[Python-ideas] Yet another sum function (fractions.sum)

Mon Aug 19 11:35:34 CEST 2013

David Mertz, 16.08.2013 22:06:
> My intuition was that one might do better than mergesum() by binning
> numbers.  I.e. this implementation:
> 
>   def binsum(seq):
>       bins = dict()
>       for f in seq:
>           bins[f.denominator] = bins.get(f.denominator, 0) + f
>       return mergesum(list(bins.values()))

    def mergesum(seq):
        while len(seq) > 1:
            new = [a + b for a, b in zip(seq[:-1:2], seq[1::2])]
            if len(seq) % 2:
                new.append(seq[-1])
            seq = new
        return seq[0]

> Indeed I am right, but the effect doesn't show up until one looks at a
> fairly large collection of fractions:
> 
>   538-code % python3 -m timeit -s 'from tmpsum import mergesum, binsum,
> nums;
>   nums=nums[:50000]' 'mergesum(nums)'
>   10 loops, best of 3: 806 msec per loop
>   539-code % python3 -m timeit -s 'from tmpsum import mergesum, binsum,
> nums;
>   nums=nums[:50000]' 'binsum(nums)'
>   10 loops, best of 3: 627 msec per loop

Simply sorting by denominator gives me a visible advantage over the above:

def sortsum(seq):
    def key(f):
        return f.denominator if isinstance(f, F) else 1
    seq = sorted(seq, key=key)
    if len(seq) < 3:
        return sum(seq)
    return mergesum(seq)

$ python3.4 -m timeit -s '...; c=nums[:10000]' 'sortsum(c)'
10 loops, best of 3: 76.9 msec per loop
$ python3.4 -m timeit -s '...; c=nums[:10000]' 'binsum(c)'
10 loops, best of 3: 83.2 msec per loop
$ python3.4 -m timeit -s '...; c=nums[:10000]' 'mergesum(c)'
10 loops, best of 3: 106 msec per loop

$ python3.4 -m timeit -s '...; c=nums[:1000]' 'sortsum(c)'
100 loops, best of 3: 9.49 msec per loop
$ python3.4 -m timeit -s '...; c=nums[:1000]' 'binsum(c)'
100 loops, best of 3: 12.9 msec per loop
$ python3.4 -m timeit -s '...; c=nums[:1000]' 'mergesum(c)'
100 loops, best of 3: 9.66 msec per loop

$ python3.4 -m timeit -s '...; c=nums[:100]' 'sortsum(c)'
1000 loops, best of 3: 951 usec per loop
$ python3.4 -m timeit -s '...; c=nums[:100]' 'mergesum(c)'
1000 loops, best of 3: 937 usec per loop

$ python3.4 -m timeit -s '...; c=nums[:10]' 'sortsum(c)'
10000 loops, best of 3: 88.8 usec per loop
$ python3.4 -m timeit -s '...; c=nums[:10]' 'mergesum(c)'
10000 loops, best of 3: 80.2 usec per loop

So, it's a bit slower for small sequences (15 microseconds for <100 items
sounds acceptable to me), but it's quite a bit faster for long sequences.

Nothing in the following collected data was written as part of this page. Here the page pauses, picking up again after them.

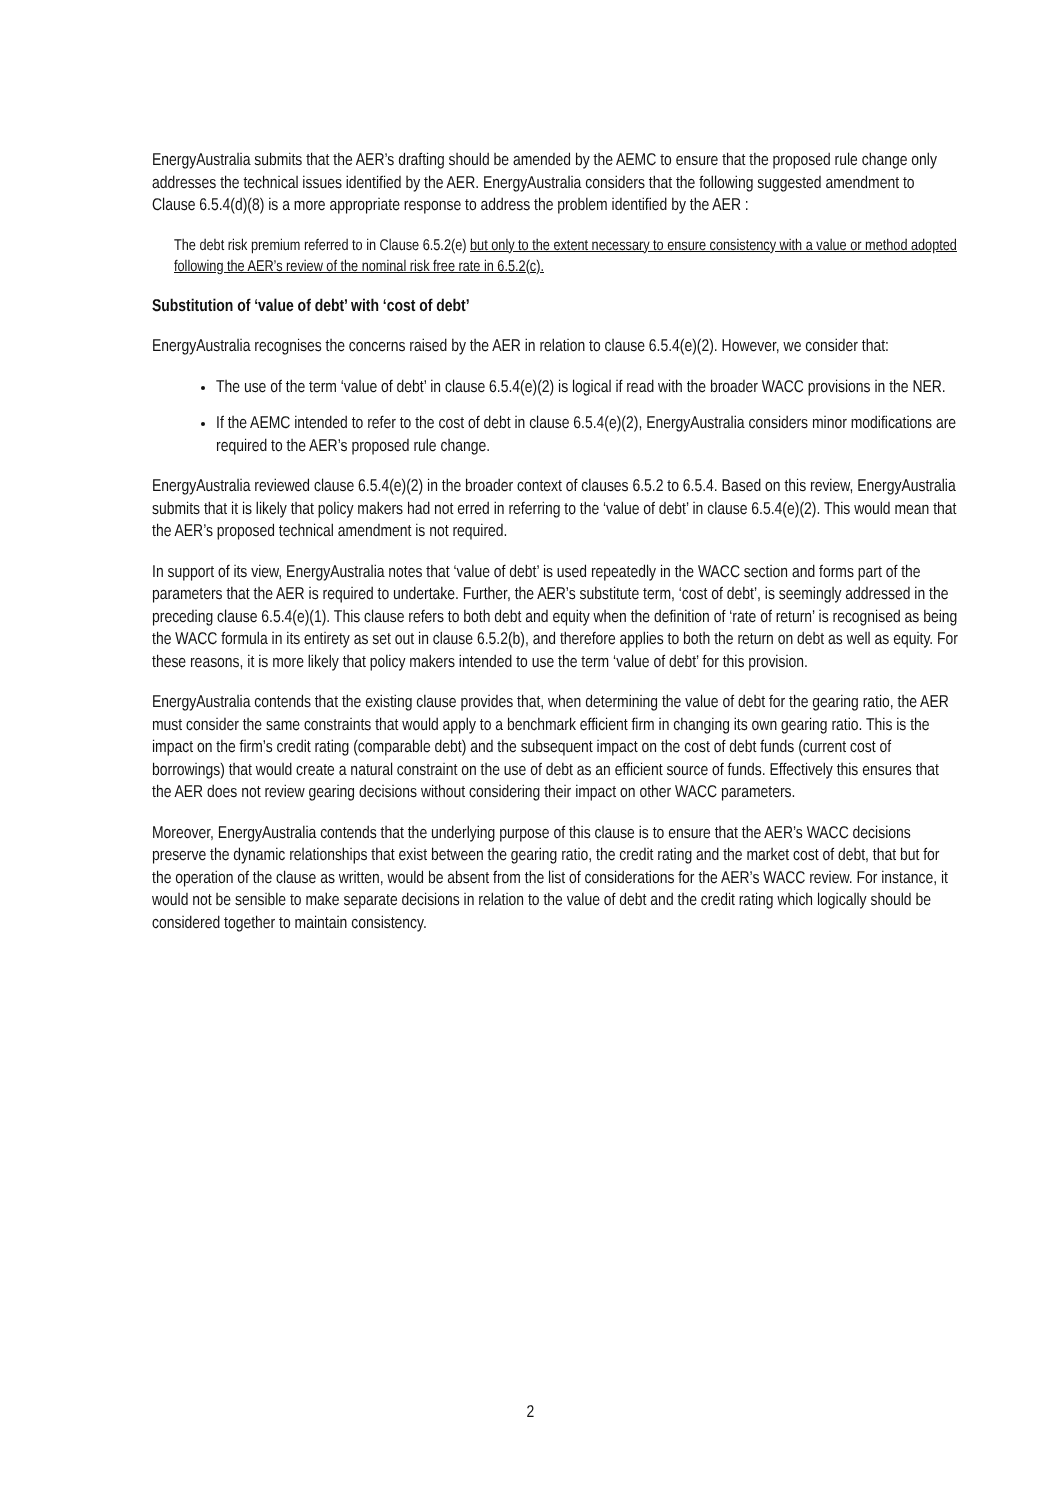EnergyAustralia submits that the AER’s drafting should be amended by the AEMC to ensure that the proposed rule change only addresses the technical issues identified by the AER. EnergyAustralia considers that the following suggested amendment to Clause 6.5.4(d)(8) is a more appropriate response to address the problem identified by the AER :
The debt risk premium referred to in Clause 6.5.2(e) but only to the extent necessary to ensure consistency with a value or method adopted following the AER’s review of the nominal risk free rate in 6.5.2(c).
Substitution of ‘value of debt’ with ‘cost of debt’
EnergyAustralia recognises the concerns raised by the AER in relation to clause 6.5.4(e)(2). However, we consider that:
The use of the term ‘value of debt’ in clause 6.5.4(e)(2) is logical if read with the broader WACC provisions in the NER.
If the AEMC intended to refer to the cost of debt in clause 6.5.4(e)(2), EnergyAustralia considers minor modifications are required to the AER’s proposed rule change.
EnergyAustralia reviewed clause 6.5.4(e)(2) in the broader context of clauses 6.5.2 to 6.5.4. Based on this review, EnergyAustralia submits that it is likely that policy makers had not erred in referring to the ‘value of debt’ in clause 6.5.4(e)(2). This would mean that the AER’s proposed technical amendment is not required.
In support of its view, EnergyAustralia notes that ‘value of debt’ is used repeatedly in the WACC section and forms part of the parameters that the AER is required to undertake. Further, the AER’s substitute term, ‘cost of debt’, is seemingly addressed in the preceding clause 6.5.4(e)(1). This clause refers to both debt and equity when the definition of ‘rate of return’ is recognised as being the WACC formula in its entirety as set out in clause 6.5.2(b), and therefore applies to both the return on debt as well as equity. For these reasons, it is more likely that policy makers intended to use the term ‘value of debt’ for this provision.
EnergyAustralia contends that the existing clause provides that, when determining the value of debt for the gearing ratio, the AER must consider the same constraints that would apply to a benchmark efficient firm in changing its own gearing ratio. This is the impact on the firm’s credit rating (comparable debt) and the subsequent impact on the cost of debt funds (current cost of borrowings) that would create a natural constraint on the use of debt as an efficient source of funds. Effectively this ensures that the AER does not review gearing decisions without considering their impact on other WACC parameters.
Moreover, EnergyAustralia contends that the underlying purpose of this clause is to ensure that the AER’s WACC decisions preserve the dynamic relationships that exist between the gearing ratio, the credit rating and the market cost of debt, that but for the operation of the clause as written, would be absent from the list of considerations for the AER’s WACC review. For instance, it would not be sensible to make separate decisions in relation to the value of debt and the credit rating which logically should be considered together to maintain consistency.
2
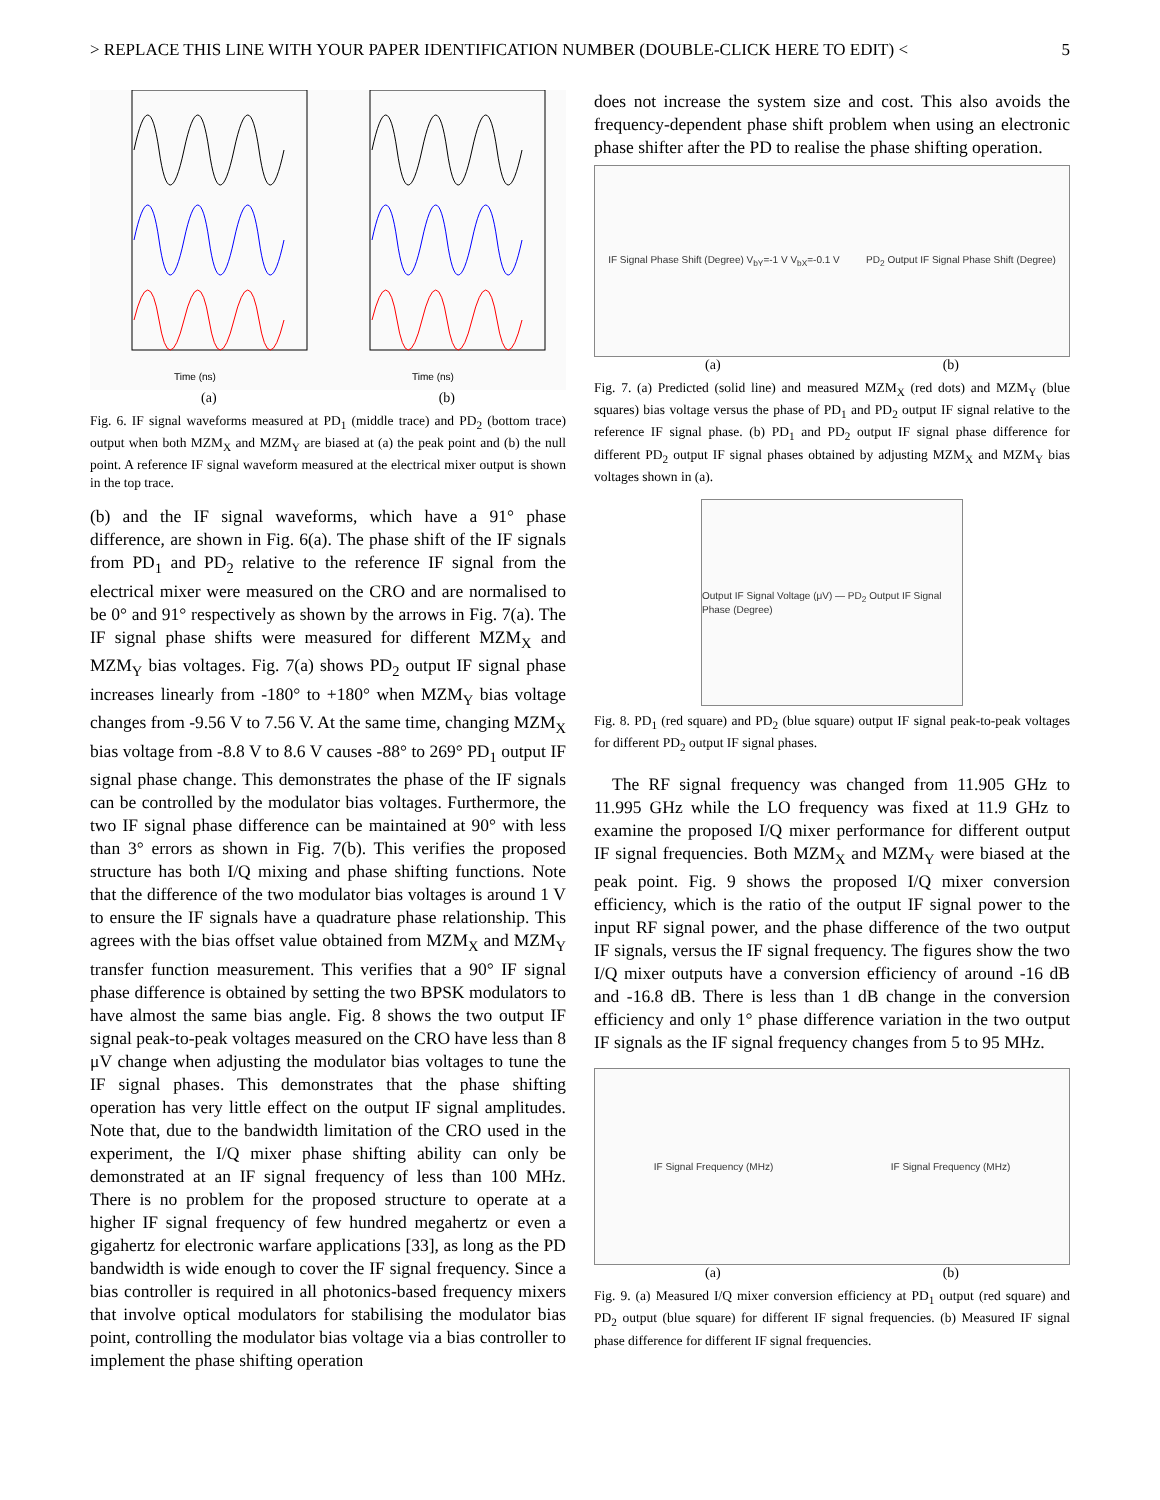> REPLACE THIS LINE WITH YOUR PAPER IDENTIFICATION NUMBER (DOUBLE-CLICK HERE TO EDIT) < 5
Time (ns)
Time (ns)
(a) (b)
Fig. 6. IF signal waveforms measured at PD<sub>1</sub> (middle trace) and PD<sub>2</sub> (bottom trace) output when both MZM<sub>X</sub> and MZM<sub>Y</sub> are biased at (a) the peak point and (b) the null point. A reference IF signal waveform measured at the electrical mixer output is shown in the top trace.
(b) and the IF signal waveforms, which have a 91° phase difference, are shown in Fig. 6(a). The phase shift of the IF signals from PD<sub>1</sub> and PD<sub>2</sub> relative to the reference IF signal from the electrical mixer were measured on the CRO and are normalised to be 0° and 91° respectively as shown by the arrows in Fig. 7(a). The IF signal phase shifts were measured for different MZM<sub>X</sub> and MZM<sub>Y</sub> bias voltages. Fig. 7(a) shows PD<sub>2</sub> output IF signal phase increases linearly from -180° to +180° when MZM<sub>Y</sub> bias voltage changes from -9.56 V to 7.56 V. At the same time, changing MZM<sub>X</sub> bias voltage from -8.8 V to 8.6 V causes -88° to 269° PD<sub>1</sub> output IF signal phase change. This demonstrates the phase of the IF signals can be controlled by the modulator bias voltages. Furthermore, the two IF signal phase difference can be maintained at 90° with less than 3° errors as shown in Fig. 7(b). This verifies the proposed structure has both I/Q mixing and phase shifting functions. Note that the difference of the two modulator bias voltages is around 1 V to ensure the IF signals have a quadrature phase relationship. This agrees with the bias offset value obtained from MZM<sub>X</sub> and MZM<sub>Y</sub> transfer function measurement. This verifies that a 90° IF signal phase difference is obtained by setting the two BPSK modulators to have almost the same bias angle. Fig. 8 shows the two output IF signal peak-to-peak voltages measured on the CRO have less than 8 μV change when adjusting the modulator bias voltages to tune the IF signal phases. This demonstrates that the phase shifting operation has very little effect on the output IF signal amplitudes. Note that, due to the bandwidth limitation of the CRO used in the experiment, the I/Q mixer phase shifting ability can only be demonstrated at an IF signal frequency of less than 100 MHz. There is no problem for the proposed structure to operate at a higher IF signal frequency of few hundred megahertz or even a gigahertz for electronic warfare applications [33], as long as the PD bandwidth is wide enough to cover the IF signal frequency. Since a bias controller is required in all photonics-based frequency mixers that involve optical modulators for stabilising the modulator bias point, controlling the modulator bias voltage via a bias controller to implement the phase shifting operation
does not increase the system size and cost. This also avoids the frequency-dependent phase shift problem when using an electronic phase shifter after the PD to realise the phase shifting operation.
IF Signal Phase Shift (Degree) V<sub>bY</sub>=-1 V V<sub>bX</sub>=-0.1 V PD<sub>2</sub> Output IF Signal Phase Shift (Degree)
(a) (b)
Fig. 7. (a) Predicted (solid line) and measured MZM<sub>X</sub> (red dots) and MZM<sub>Y</sub> (blue squares) bias voltage versus the phase of PD<sub>1</sub> and PD<sub>2</sub> output IF signal relative to the reference IF signal phase. (b) PD<sub>1</sub> and PD<sub>2</sub> output IF signal phase difference for different PD<sub>2</sub> output IF signal phases obtained by adjusting MZM<sub>X</sub> and MZM<sub>Y</sub> bias voltages shown in (a).
Output IF Signal Voltage (μV) — PD<sub>2</sub> Output IF Signal Phase (Degree)
Fig. 8. PD<sub>1</sub> (red square) and PD<sub>2</sub> (blue square) output IF signal peak-to-peak voltages for different PD<sub>2</sub> output IF signal phases.
The RF signal frequency was changed from 11.905 GHz to 11.995 GHz while the LO frequency was fixed at 11.9 GHz to examine the proposed I/Q mixer performance for different output IF signal frequencies. Both MZM<sub>X</sub> and MZM<sub>Y</sub> were biased at the peak point. Fig. 9 shows the proposed I/Q mixer conversion efficiency, which is the ratio of the output IF signal power to the input RF signal power, and the phase difference of the two output IF signals, versus the IF signal frequency. The figures show the two I/Q mixer outputs have a conversion efficiency of around -16 dB and -16.8 dB. There is less than 1 dB change in the conversion efficiency and only 1° phase difference variation in the two output IF signals as the IF signal frequency changes from 5 to 95 MHz.
IF Signal Frequency (MHz) IF Signal Frequency (MHz)
(a) (b)
Fig. 9. (a) Measured I/Q mixer conversion efficiency at PD<sub>1</sub> output (red square) and PD<sub>2</sub> output (blue square) for different IF signal frequencies. (b) Measured IF signal phase difference for different IF signal frequencies.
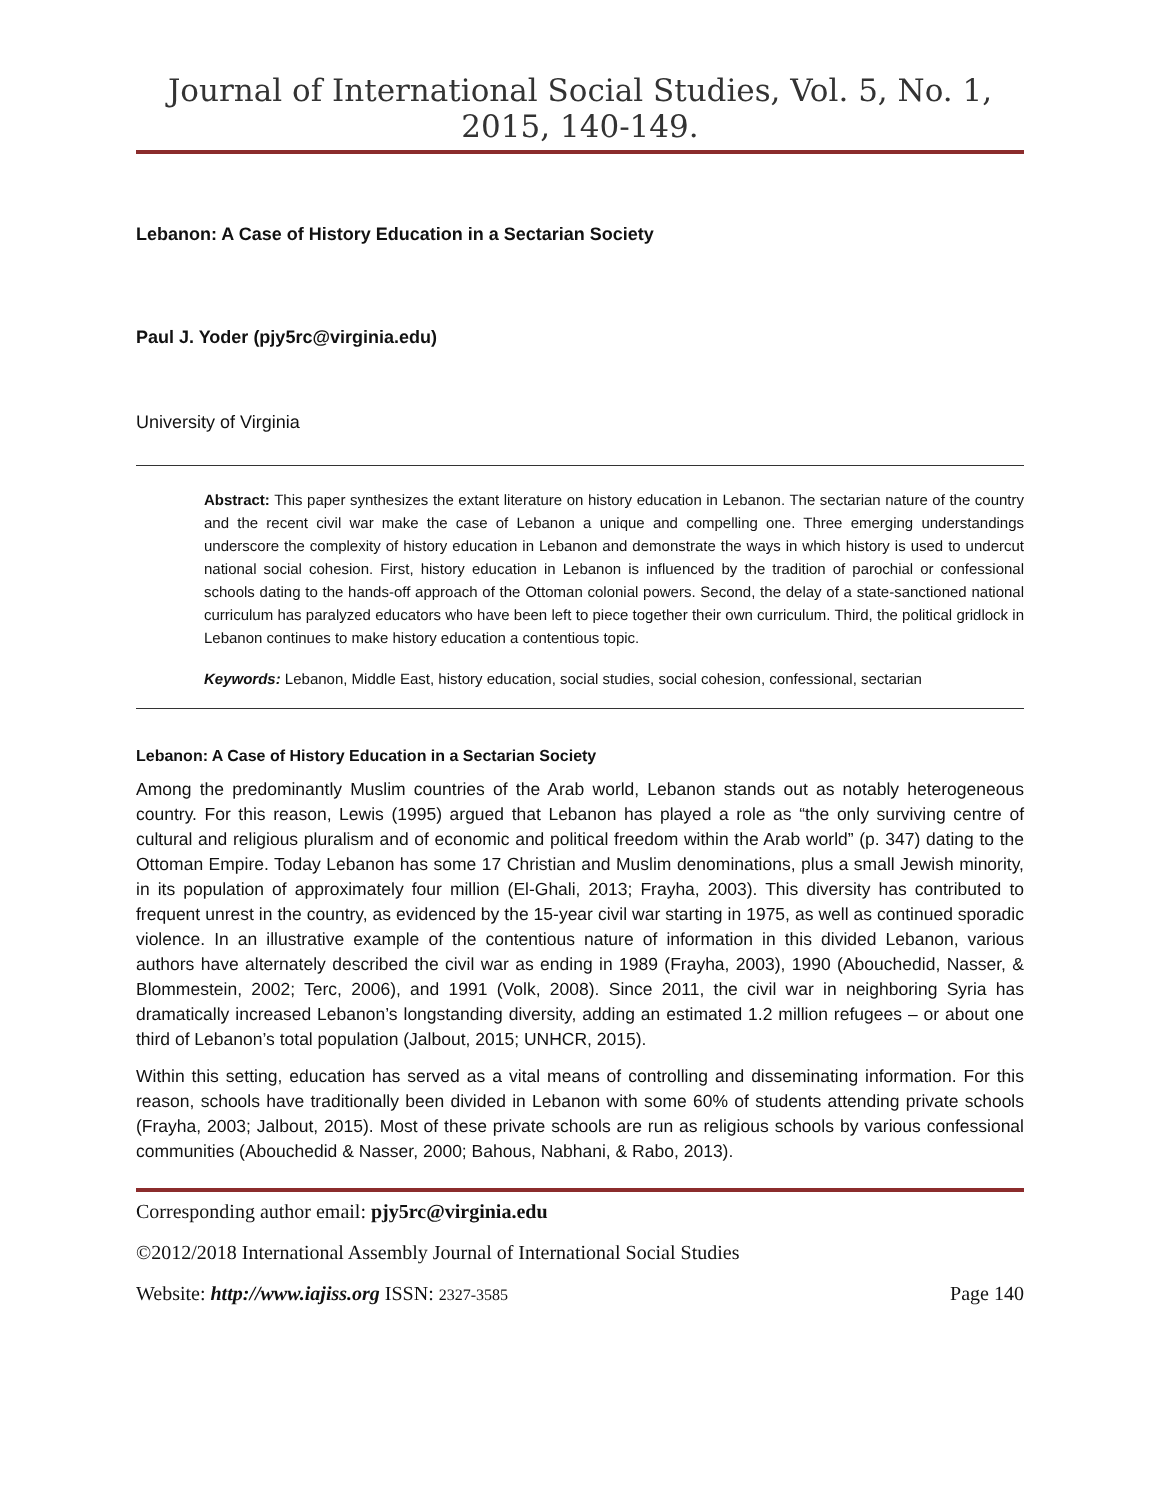Journal of International Social Studies, Vol. 5, No. 1, 2015, 140-149.
Lebanon: A Case of History Education in a Sectarian Society
Paul J. Yoder (pjy5rc@virginia.edu)
University of Virginia
Abstract: This paper synthesizes the extant literature on history education in Lebanon. The sectarian nature of the country and the recent civil war make the case of Lebanon a unique and compelling one. Three emerging understandings underscore the complexity of history education in Lebanon and demonstrate the ways in which history is used to undercut national social cohesion. First, history education in Lebanon is influenced by the tradition of parochial or confessional schools dating to the hands-off approach of the Ottoman colonial powers. Second, the delay of a state-sanctioned national curriculum has paralyzed educators who have been left to piece together their own curriculum. Third, the political gridlock in Lebanon continues to make history education a contentious topic.
Keywords: Lebanon, Middle East, history education, social studies, social cohesion, confessional, sectarian
Lebanon: A Case of History Education in a Sectarian Society
Among the predominantly Muslim countries of the Arab world, Lebanon stands out as notably heterogeneous country. For this reason, Lewis (1995) argued that Lebanon has played a role as “the only surviving centre of cultural and religious pluralism and of economic and political freedom within the Arab world” (p. 347) dating to the Ottoman Empire. Today Lebanon has some 17 Christian and Muslim denominations, plus a small Jewish minority, in its population of approximately four million (El-Ghali, 2013; Frayha, 2003). This diversity has contributed to frequent unrest in the country, as evidenced by the 15-year civil war starting in 1975, as well as continued sporadic violence. In an illustrative example of the contentious nature of information in this divided Lebanon, various authors have alternately described the civil war as ending in 1989 (Frayha, 2003), 1990 (Abouchedid, Nasser, & Blommestein, 2002; Terc, 2006), and 1991 (Volk, 2008). Since 2011, the civil war in neighboring Syria has dramatically increased Lebanon’s longstanding diversity, adding an estimated 1.2 million refugees – or about one third of Lebanon’s total population (Jalbout, 2015; UNHCR, 2015).
Within this setting, education has served as a vital means of controlling and disseminating information. For this reason, schools have traditionally been divided in Lebanon with some 60% of students attending private schools (Frayha, 2003; Jalbout, 2015). Most of these private schools are run as religious schools by various confessional communities (Abouchedid & Nasser, 2000; Bahous, Nabhani, & Rabo, 2013).
Corresponding author email: pjy5rc@virginia.edu
©2012/2018 International Assembly Journal of International Social Studies
Website: http://www.iajiss.org ISSN: 2327-3585 Page 140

It seems to be slowing down a bit for really long sequences, though:

$ python3.4 -m timeit -s '...; c=nums[:100000]' 'mergesum(c)'
10 loops, best of 3: 1 sec per loop
$ python3.4 -m timeit -s '...; c=nums[:100000]' 'sortsum(c)'
10 loops, best of 3: 748 msec per loop
$ python3.4 -m timeit -s '...; c=nums[:100000]' 'binsum(c)'
10 loops, best of 3: 743 msec per loop

However, unpacking the fractions for the bin summing makes this way faster
for larger sequences:

def binsum2(seq):
    bins = dict()
    get_bin = bins.get
    _isinstance = isinstance
    for f in seq:
        d, n = (f.denominator,f.numerator) if _isinstance(f,F) else (1,f)
        bins[d] = get_bin(d, 0) + n
    return mergesum([ F(n,d) for d, n in sorted(bins.items()) ])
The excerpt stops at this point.